Suggested Courses Formal requirements aside, there are no academic studies required for those who are considering a career in law. However, English, mathematics, economics, history, government and public speaking are suggested courses for people to take who are contemplating a legal career, advises the Bureau of Labor Statistics. The field of law requires the analytical, grammar and writing skills that courses in English provide. Lawyers spend quite a bit of time reading and analyzing cases, which makes having the ability to read documents and texts closely significant. Lawyers will also be expected to draft formal legal documents, such as memorandums, which means that having superior writing and editing skills will also come in handy. In addition to written skills, law schools will encourage students to have good public speaking skills, as most lawyers will spend at least some time in the courtroom. Public speaking skills can be acquired through several types of undergraduate debate and public speaking courses. Even after completing college, people who need to improve their oratory skills and techniques can find classes through groups like Toastmasters, which is a program designed to further working professionals' oral communication abilities.

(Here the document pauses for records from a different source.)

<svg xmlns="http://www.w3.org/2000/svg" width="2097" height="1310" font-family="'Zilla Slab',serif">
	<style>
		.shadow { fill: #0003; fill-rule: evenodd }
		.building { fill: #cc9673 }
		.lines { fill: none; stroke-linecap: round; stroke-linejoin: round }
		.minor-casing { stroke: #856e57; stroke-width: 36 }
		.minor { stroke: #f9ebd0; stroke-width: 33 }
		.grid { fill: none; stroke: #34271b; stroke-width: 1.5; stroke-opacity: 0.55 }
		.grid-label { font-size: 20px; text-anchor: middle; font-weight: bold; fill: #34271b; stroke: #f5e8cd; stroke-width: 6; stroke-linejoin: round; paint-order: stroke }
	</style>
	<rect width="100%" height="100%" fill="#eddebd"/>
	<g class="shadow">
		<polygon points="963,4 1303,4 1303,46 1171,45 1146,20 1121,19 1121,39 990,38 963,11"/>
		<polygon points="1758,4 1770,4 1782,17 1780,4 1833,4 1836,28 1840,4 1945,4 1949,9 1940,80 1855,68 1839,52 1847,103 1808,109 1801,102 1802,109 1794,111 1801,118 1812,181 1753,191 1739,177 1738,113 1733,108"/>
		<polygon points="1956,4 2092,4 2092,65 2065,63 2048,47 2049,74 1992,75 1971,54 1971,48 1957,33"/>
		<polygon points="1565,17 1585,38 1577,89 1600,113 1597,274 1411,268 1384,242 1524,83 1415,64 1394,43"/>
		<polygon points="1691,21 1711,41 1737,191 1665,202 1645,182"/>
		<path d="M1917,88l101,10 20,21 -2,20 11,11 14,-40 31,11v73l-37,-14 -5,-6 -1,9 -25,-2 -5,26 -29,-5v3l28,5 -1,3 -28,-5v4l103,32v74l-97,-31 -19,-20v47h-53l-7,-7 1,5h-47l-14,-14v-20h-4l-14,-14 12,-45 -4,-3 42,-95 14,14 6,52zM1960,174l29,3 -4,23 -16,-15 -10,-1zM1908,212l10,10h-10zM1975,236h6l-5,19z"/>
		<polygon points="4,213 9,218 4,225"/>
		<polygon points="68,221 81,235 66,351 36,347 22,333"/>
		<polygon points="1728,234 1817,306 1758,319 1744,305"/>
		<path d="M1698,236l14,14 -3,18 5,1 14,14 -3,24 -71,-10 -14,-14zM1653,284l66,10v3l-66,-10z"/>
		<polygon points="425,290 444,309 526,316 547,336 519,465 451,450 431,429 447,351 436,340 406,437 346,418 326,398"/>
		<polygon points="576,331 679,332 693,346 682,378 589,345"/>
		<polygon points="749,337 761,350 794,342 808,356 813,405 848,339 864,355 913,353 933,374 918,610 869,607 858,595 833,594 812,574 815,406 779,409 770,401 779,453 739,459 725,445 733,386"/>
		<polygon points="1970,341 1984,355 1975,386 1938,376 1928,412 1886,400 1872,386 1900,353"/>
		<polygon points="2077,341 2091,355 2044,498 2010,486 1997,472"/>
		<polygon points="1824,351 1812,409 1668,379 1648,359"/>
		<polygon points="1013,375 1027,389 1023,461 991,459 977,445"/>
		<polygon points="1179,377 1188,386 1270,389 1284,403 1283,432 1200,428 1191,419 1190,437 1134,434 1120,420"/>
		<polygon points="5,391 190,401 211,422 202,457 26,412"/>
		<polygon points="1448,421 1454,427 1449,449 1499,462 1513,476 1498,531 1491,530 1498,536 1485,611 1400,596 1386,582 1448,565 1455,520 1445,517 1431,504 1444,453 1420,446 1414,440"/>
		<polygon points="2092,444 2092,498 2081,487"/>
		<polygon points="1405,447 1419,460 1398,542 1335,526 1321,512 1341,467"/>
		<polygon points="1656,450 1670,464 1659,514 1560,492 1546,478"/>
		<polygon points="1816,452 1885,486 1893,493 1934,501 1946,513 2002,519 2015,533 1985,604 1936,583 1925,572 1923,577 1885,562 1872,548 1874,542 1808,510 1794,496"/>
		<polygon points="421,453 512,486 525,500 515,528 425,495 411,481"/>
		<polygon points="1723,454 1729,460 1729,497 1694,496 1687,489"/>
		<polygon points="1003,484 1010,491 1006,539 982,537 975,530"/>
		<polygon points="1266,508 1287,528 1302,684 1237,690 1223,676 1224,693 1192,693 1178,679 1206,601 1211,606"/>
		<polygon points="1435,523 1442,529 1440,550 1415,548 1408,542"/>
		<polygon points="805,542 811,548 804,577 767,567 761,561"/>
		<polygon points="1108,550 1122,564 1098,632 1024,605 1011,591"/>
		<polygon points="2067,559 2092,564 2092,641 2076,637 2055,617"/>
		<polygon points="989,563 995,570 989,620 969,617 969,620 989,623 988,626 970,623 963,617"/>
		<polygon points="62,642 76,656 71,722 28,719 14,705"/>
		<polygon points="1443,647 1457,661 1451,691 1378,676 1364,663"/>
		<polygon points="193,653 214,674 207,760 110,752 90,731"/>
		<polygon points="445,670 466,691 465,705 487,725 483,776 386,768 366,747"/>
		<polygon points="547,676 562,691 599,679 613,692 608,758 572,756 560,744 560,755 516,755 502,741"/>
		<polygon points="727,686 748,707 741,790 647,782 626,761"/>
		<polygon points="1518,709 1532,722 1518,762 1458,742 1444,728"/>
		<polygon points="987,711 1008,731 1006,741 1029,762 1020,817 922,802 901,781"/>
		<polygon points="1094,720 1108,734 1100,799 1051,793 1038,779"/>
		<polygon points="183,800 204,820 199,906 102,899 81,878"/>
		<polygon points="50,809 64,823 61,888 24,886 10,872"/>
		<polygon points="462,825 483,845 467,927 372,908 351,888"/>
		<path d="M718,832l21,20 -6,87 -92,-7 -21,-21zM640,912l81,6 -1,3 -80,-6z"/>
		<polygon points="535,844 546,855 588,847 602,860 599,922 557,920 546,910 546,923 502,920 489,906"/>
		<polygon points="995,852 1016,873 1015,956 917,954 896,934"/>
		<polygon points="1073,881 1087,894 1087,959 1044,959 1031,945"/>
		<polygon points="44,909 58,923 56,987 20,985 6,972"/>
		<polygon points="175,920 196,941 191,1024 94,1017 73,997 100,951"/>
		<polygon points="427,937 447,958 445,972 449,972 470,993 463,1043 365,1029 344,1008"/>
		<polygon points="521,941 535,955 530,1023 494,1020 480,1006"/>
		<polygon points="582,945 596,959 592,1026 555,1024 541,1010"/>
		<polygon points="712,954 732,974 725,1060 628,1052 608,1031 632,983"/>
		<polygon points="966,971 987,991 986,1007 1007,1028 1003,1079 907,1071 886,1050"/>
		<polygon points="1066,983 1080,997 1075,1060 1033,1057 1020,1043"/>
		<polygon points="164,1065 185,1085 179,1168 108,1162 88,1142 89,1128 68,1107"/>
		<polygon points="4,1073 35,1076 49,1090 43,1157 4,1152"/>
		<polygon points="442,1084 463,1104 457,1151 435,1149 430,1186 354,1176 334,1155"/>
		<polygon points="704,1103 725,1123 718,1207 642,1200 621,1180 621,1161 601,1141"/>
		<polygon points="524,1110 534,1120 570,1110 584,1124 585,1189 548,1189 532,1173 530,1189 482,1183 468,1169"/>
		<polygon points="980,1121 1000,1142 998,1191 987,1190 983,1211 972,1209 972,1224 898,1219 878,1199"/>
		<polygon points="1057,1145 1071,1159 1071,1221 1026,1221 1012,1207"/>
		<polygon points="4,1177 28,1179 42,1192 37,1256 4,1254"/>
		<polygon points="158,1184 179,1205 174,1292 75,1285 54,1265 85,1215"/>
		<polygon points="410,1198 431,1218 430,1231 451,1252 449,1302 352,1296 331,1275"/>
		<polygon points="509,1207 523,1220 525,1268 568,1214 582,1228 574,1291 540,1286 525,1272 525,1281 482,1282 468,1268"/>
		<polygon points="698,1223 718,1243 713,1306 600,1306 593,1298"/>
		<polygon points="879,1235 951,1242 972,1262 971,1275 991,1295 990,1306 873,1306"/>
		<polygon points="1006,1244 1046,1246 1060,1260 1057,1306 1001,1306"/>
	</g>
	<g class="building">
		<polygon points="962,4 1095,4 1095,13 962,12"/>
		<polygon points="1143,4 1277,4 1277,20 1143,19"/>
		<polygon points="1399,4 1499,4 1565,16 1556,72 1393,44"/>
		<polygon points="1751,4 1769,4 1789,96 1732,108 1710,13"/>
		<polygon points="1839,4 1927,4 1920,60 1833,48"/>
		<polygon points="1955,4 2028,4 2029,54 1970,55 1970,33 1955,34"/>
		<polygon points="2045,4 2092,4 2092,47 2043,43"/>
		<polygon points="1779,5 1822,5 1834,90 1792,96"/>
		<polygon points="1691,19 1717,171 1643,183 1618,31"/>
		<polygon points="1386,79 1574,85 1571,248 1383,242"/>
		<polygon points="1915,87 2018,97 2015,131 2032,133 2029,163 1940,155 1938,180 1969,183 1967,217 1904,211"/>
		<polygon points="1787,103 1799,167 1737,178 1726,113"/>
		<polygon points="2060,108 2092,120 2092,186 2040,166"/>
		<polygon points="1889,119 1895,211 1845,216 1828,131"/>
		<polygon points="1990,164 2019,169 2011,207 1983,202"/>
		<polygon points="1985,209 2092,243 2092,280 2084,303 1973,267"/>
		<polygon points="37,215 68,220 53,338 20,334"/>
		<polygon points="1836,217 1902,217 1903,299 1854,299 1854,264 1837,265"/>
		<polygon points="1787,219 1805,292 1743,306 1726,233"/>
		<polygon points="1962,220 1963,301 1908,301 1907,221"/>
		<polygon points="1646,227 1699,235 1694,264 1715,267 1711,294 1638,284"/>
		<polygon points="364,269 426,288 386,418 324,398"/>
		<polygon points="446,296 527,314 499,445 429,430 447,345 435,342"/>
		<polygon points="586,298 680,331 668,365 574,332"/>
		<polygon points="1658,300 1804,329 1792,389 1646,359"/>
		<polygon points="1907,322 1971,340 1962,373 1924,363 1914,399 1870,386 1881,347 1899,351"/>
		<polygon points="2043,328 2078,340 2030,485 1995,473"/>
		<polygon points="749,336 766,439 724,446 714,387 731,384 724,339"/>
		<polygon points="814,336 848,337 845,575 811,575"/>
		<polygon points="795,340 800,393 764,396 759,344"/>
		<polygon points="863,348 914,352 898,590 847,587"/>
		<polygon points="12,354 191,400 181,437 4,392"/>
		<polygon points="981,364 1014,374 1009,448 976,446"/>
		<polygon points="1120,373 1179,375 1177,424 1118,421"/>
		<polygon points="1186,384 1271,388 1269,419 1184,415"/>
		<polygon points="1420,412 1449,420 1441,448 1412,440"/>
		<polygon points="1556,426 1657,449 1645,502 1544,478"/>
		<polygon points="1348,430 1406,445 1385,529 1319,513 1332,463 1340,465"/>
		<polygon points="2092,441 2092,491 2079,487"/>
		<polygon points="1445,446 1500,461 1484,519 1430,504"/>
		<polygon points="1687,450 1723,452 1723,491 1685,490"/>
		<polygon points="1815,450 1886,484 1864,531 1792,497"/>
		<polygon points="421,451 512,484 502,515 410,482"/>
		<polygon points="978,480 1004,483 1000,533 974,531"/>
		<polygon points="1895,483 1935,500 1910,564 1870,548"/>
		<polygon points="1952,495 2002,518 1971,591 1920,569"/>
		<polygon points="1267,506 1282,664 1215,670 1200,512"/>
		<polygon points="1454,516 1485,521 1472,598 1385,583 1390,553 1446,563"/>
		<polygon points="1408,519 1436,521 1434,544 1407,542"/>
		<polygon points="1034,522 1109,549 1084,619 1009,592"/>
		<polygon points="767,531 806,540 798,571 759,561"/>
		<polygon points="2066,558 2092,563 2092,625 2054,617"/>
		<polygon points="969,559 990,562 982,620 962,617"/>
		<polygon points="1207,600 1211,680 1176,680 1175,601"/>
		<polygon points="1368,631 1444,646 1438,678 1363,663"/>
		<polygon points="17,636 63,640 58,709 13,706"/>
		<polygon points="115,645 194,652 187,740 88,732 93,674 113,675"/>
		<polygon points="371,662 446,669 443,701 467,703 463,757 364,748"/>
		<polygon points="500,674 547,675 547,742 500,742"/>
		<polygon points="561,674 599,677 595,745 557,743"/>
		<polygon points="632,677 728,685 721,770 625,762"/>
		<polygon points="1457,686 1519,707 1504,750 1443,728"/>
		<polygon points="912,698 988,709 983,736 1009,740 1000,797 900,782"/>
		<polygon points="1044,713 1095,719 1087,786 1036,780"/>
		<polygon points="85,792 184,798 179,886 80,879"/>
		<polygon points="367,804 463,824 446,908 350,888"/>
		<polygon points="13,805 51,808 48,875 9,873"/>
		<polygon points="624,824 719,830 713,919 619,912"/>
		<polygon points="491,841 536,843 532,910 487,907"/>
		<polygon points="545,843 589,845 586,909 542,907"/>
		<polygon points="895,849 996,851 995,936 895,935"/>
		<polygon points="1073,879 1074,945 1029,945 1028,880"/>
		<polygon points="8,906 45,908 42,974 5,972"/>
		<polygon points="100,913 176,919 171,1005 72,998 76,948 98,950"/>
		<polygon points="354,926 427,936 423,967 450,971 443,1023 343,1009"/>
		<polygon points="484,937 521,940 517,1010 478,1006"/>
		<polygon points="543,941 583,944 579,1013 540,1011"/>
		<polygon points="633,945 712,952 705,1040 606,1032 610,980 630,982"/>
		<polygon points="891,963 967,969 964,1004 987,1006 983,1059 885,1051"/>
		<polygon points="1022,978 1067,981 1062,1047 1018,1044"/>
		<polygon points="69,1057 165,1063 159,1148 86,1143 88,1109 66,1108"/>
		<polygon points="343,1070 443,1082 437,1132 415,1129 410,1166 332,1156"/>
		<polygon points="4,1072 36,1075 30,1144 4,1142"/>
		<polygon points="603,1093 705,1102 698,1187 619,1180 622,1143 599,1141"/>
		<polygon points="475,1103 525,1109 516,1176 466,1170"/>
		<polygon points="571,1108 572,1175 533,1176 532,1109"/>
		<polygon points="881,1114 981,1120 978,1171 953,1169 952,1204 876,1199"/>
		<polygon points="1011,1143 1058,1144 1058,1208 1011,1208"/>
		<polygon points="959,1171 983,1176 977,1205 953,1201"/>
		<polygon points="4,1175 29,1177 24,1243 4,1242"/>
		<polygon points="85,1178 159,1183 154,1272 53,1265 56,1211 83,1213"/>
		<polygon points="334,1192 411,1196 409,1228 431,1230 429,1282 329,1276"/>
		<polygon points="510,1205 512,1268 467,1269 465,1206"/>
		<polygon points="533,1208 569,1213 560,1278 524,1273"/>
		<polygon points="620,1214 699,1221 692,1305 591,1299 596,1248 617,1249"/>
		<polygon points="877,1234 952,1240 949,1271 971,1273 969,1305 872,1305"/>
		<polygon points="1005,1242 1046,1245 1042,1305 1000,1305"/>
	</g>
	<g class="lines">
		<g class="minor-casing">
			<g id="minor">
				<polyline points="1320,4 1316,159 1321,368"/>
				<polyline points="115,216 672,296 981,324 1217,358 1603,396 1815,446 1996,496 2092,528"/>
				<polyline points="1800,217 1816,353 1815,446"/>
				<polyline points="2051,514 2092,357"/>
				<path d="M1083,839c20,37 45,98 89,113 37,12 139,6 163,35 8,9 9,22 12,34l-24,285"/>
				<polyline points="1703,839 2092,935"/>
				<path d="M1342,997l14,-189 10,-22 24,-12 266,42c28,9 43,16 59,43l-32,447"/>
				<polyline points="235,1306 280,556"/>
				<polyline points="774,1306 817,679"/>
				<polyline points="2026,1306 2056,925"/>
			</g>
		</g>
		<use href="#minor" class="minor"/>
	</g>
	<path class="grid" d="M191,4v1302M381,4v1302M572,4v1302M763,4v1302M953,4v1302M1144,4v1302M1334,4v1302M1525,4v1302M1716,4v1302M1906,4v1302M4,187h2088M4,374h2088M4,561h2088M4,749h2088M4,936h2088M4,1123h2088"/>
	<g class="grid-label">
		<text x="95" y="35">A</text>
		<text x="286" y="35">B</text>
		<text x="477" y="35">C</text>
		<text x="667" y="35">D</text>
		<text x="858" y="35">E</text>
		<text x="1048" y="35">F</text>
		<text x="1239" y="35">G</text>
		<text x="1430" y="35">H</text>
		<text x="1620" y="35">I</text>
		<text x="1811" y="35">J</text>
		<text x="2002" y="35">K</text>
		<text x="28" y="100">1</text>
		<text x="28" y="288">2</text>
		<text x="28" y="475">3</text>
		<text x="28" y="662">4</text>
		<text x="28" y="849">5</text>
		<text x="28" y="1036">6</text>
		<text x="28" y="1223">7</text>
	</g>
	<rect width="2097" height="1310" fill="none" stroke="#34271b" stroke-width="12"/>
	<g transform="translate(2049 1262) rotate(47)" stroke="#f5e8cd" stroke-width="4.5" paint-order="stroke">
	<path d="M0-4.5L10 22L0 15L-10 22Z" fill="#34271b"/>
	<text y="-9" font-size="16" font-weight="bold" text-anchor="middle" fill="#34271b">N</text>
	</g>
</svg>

Special Topics Since the field of law encompasses many different areas of concentration and specialization, people considering a possible career in law are also encouraged to study courses in areas of law that they may be interested in at the undergraduate level. Students considering a career in environmental law, for instance, would be wise to take environmental science or biology classes at the undergraduate level. Similarly, those considering a career in international relations law are encouraged to take related classes like history, political relations and international affairs in college. While students may choose to pursue different paths within the field of law, they will be subjected to the same basic training in law school. Most law schools have a three-year program that teaches students fundamentals of law. In the first year, students will learn the basics of civil procedure and criminal law. They will also learn how to do proper legal writing and legal research. The successive two years build upon those skills with more specialized classes.